Work to be completed:
Pull every line that includes the word "worn" from the data.

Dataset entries
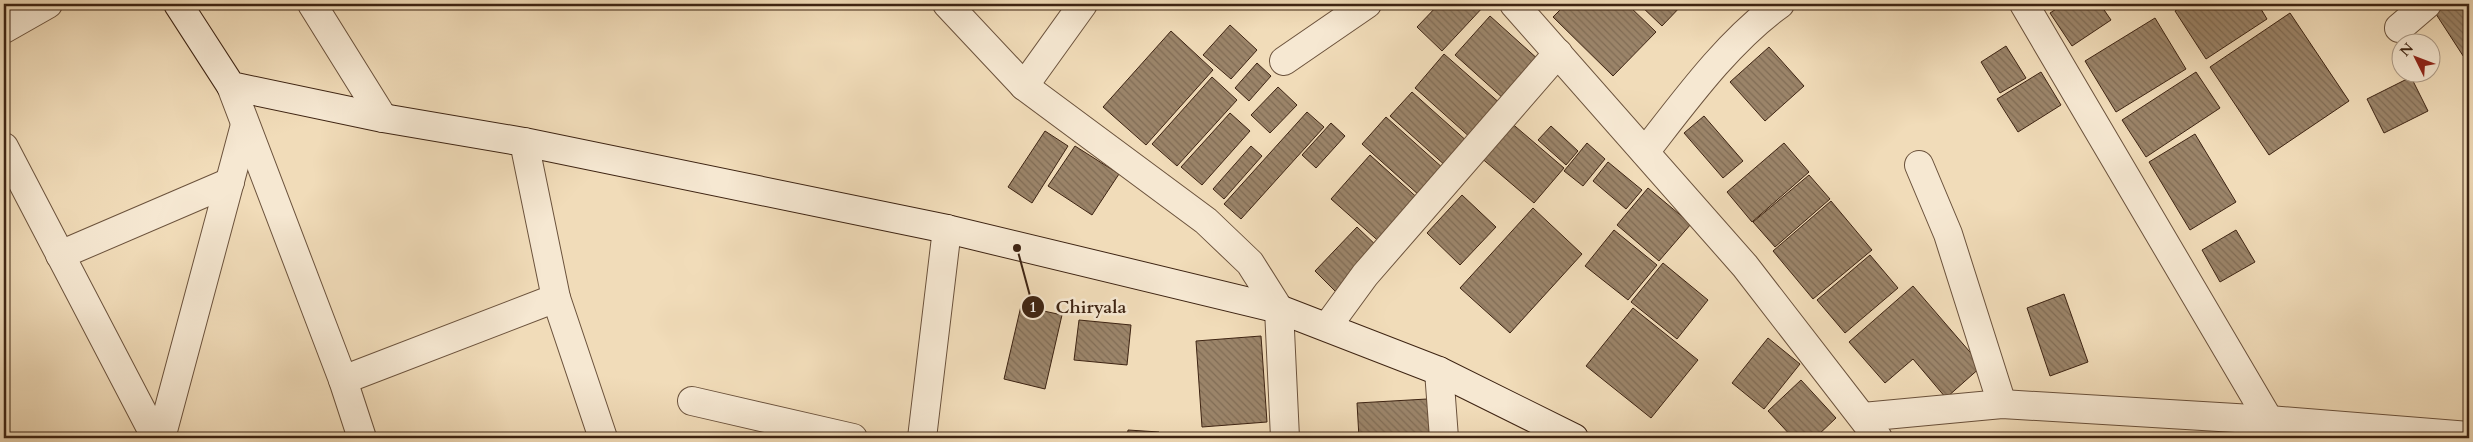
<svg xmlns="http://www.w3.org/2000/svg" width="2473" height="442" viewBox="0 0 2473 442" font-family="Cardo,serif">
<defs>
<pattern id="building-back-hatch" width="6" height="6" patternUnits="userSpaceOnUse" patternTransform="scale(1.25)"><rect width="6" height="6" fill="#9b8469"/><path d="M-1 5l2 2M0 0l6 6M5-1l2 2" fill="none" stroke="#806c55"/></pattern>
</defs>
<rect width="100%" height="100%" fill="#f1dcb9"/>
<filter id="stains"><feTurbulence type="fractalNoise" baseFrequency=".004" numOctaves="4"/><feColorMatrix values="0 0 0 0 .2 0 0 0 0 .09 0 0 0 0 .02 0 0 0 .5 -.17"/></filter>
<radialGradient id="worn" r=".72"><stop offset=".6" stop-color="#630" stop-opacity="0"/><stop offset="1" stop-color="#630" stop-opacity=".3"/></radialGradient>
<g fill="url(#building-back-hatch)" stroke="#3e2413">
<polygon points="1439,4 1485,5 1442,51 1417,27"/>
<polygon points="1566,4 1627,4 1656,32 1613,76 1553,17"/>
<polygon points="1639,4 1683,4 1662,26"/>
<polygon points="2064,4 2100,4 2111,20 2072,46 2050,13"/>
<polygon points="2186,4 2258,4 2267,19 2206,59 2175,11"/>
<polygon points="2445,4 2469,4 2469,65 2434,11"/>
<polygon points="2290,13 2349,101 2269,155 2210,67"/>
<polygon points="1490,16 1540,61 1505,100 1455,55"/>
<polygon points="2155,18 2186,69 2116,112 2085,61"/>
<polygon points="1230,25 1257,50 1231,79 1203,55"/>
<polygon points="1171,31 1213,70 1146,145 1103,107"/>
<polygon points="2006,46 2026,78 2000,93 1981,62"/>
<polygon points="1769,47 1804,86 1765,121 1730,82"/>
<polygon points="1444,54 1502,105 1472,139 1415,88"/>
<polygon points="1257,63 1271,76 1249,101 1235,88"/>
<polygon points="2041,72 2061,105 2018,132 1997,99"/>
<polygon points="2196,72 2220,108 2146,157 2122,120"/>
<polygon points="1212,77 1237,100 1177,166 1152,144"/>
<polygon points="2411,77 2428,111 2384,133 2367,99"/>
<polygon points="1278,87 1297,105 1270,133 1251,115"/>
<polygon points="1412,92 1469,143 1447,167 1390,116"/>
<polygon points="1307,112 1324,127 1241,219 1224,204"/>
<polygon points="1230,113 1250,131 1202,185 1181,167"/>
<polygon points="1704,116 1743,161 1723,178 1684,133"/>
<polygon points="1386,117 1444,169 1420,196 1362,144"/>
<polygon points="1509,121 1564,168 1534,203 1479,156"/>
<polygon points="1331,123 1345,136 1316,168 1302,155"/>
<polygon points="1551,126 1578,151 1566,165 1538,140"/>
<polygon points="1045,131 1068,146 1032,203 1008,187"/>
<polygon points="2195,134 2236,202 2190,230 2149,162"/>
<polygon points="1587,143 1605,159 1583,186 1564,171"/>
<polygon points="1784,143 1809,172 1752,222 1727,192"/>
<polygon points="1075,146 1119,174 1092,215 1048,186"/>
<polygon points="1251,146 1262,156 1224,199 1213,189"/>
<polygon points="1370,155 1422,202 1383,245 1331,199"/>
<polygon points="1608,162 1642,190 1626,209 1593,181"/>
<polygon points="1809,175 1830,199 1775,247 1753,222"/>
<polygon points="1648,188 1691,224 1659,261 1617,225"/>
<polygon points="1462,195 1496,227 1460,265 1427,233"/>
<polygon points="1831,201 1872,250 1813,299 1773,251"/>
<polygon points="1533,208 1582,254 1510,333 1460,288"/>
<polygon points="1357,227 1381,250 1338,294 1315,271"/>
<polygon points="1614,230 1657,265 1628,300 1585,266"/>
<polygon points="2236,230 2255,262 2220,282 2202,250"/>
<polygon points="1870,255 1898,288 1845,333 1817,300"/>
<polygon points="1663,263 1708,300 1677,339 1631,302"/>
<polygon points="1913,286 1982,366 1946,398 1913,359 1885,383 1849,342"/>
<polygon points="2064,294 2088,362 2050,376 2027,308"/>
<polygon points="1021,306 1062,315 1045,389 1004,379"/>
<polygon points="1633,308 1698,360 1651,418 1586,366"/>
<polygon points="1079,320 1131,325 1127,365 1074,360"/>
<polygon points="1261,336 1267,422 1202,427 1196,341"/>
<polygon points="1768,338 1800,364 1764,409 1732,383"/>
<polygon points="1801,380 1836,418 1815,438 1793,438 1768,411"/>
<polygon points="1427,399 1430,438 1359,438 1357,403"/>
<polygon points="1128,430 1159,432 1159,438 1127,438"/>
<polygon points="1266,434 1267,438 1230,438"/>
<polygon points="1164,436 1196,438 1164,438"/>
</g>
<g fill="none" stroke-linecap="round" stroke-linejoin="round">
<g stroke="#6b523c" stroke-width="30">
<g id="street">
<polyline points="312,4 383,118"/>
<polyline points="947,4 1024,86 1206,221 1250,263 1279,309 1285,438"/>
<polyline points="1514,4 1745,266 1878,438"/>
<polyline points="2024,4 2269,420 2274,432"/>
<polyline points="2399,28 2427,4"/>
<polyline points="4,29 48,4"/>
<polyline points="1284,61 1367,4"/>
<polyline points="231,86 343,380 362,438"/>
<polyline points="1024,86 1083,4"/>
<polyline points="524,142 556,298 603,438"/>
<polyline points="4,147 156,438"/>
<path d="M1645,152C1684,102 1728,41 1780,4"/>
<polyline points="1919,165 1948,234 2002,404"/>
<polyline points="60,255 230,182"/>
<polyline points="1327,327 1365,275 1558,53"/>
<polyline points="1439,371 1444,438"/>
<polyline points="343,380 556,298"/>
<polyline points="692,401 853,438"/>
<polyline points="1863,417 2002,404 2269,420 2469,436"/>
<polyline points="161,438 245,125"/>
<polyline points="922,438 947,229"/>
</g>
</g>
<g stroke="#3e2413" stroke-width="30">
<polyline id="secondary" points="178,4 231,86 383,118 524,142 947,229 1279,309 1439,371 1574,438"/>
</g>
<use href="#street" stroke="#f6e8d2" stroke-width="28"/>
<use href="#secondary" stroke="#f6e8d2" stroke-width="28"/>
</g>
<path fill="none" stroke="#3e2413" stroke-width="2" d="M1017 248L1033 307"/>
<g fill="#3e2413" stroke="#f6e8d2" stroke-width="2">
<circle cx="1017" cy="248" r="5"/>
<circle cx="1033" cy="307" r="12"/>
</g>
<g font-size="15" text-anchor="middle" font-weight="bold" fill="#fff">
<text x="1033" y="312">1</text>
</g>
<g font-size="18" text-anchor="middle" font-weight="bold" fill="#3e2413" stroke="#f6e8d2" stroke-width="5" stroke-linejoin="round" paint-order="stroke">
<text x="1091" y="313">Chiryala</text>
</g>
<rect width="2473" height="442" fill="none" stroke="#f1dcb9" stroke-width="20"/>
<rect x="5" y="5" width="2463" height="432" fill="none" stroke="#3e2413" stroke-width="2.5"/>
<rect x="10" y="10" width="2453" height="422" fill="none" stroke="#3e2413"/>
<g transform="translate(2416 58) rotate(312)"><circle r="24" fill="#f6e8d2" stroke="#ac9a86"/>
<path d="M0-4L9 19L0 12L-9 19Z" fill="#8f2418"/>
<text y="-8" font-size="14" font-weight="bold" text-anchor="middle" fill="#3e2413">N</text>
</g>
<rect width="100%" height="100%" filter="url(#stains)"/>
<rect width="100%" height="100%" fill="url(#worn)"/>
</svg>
* * *
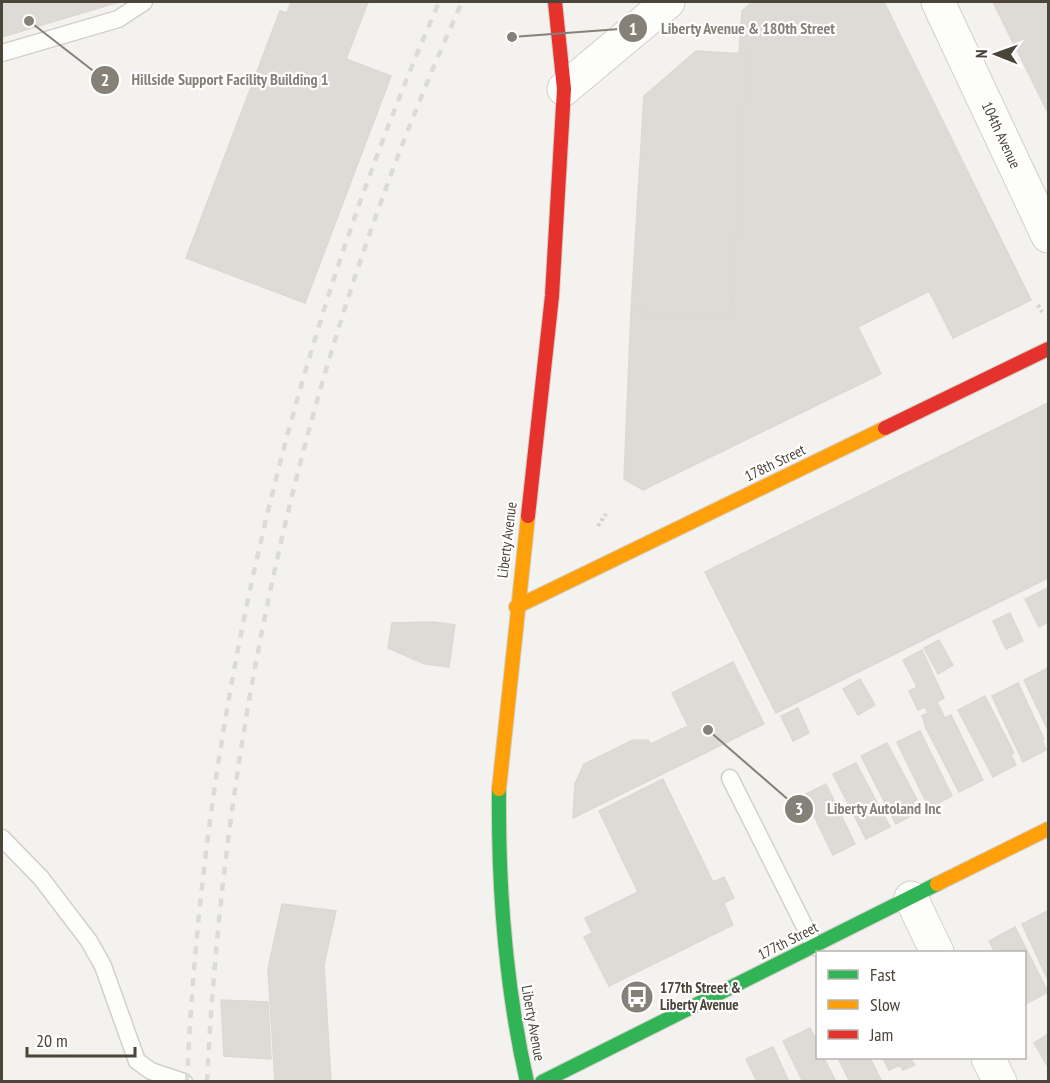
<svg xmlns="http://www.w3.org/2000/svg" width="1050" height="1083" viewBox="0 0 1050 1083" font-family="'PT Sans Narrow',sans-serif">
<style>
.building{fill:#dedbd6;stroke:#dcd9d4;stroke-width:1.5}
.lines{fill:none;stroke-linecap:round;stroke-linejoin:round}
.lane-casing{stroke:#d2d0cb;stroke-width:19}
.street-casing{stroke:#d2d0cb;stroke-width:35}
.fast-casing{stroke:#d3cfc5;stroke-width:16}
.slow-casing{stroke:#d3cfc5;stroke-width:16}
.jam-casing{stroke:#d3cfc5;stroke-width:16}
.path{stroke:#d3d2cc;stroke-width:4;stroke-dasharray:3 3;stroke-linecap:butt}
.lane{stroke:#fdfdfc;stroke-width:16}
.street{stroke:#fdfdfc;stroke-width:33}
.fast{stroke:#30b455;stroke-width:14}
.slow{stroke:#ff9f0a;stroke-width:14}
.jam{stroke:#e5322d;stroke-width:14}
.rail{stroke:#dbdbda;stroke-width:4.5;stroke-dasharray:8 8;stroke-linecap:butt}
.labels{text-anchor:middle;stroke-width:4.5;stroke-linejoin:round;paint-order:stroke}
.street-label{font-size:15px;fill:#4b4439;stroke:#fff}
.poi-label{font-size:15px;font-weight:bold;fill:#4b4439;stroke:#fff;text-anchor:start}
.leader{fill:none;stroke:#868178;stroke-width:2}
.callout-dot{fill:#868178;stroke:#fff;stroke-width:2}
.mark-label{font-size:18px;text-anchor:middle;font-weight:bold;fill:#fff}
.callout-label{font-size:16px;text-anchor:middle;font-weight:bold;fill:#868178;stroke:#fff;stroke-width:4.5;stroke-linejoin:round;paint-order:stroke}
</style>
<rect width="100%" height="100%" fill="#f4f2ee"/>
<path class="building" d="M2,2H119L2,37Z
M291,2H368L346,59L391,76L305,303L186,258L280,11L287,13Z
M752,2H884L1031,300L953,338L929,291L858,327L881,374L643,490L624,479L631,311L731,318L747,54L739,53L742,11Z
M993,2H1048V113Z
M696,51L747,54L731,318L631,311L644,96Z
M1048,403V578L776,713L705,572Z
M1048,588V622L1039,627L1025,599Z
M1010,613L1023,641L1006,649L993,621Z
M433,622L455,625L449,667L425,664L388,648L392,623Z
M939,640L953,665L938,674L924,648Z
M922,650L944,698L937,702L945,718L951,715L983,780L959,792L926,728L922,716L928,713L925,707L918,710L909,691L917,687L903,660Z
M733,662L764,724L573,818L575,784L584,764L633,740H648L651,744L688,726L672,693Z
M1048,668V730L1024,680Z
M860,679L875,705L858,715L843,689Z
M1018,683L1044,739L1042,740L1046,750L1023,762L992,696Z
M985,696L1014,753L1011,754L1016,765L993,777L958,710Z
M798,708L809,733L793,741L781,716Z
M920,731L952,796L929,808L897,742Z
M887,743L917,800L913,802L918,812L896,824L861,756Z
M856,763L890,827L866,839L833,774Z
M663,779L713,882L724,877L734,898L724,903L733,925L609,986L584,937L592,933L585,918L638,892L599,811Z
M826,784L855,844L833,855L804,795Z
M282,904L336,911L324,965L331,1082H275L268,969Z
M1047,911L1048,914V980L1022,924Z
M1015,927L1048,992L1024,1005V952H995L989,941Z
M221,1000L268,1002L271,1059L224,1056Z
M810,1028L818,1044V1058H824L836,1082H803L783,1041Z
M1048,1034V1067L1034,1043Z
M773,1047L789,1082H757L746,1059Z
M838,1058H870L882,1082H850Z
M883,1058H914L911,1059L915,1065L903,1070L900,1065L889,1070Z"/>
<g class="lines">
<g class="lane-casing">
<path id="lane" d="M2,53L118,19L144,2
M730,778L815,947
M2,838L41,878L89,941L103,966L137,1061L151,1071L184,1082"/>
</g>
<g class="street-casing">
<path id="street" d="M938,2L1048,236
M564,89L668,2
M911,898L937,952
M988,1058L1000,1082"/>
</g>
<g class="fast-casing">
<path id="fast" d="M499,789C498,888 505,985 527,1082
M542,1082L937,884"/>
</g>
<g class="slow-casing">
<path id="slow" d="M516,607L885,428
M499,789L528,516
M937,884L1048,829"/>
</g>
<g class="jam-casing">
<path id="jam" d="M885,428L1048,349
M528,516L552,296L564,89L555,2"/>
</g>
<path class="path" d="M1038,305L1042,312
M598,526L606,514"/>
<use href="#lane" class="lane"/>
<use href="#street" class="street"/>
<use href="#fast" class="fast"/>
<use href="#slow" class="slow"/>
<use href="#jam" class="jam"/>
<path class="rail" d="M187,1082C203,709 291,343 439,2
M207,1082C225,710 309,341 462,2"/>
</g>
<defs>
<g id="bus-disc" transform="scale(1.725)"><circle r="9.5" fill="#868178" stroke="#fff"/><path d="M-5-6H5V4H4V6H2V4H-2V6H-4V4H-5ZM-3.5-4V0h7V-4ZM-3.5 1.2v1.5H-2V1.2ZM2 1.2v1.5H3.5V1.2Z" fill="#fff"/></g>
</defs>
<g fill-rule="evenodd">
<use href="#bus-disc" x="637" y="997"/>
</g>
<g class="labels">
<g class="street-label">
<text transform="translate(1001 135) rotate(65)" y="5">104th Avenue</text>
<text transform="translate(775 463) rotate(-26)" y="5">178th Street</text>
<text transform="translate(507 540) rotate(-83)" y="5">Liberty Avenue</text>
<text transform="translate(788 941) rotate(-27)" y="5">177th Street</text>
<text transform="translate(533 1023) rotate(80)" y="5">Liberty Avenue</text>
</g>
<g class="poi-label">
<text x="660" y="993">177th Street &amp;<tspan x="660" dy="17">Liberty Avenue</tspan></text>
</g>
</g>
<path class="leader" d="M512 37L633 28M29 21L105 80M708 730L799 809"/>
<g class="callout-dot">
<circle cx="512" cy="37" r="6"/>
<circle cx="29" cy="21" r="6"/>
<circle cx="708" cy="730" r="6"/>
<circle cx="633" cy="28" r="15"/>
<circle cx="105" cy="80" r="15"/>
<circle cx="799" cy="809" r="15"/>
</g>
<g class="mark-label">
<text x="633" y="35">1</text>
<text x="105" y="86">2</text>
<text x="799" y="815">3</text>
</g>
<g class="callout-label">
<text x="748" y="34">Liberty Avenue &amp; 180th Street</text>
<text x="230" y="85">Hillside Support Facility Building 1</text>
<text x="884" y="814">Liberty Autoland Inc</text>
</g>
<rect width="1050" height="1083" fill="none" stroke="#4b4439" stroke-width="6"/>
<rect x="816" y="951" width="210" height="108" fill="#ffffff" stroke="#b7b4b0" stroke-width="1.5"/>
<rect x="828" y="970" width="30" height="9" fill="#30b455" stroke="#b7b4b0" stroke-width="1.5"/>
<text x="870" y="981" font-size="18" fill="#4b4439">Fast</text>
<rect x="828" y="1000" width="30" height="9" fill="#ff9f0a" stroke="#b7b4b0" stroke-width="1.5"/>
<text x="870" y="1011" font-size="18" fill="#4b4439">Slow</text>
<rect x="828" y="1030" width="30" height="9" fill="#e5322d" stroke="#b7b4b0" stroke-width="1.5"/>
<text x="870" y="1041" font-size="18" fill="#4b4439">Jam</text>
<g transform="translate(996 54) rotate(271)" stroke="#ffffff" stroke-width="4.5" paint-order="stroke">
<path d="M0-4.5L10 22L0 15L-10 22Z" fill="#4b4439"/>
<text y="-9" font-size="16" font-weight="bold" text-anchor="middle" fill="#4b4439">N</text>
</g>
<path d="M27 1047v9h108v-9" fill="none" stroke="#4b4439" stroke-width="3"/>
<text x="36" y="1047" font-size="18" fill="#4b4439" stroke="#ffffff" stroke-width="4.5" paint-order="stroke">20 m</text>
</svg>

Exercise output:
<radialGradient id="worn" r=".72"><stop offset=".6" stop-color="#630" stop-opacity="0"/><stop offset="1" stop-color="#630" stop-opacity=".3"/></radialGradient>
<rect width="100%" height="100%" fill="url(#worn)"/>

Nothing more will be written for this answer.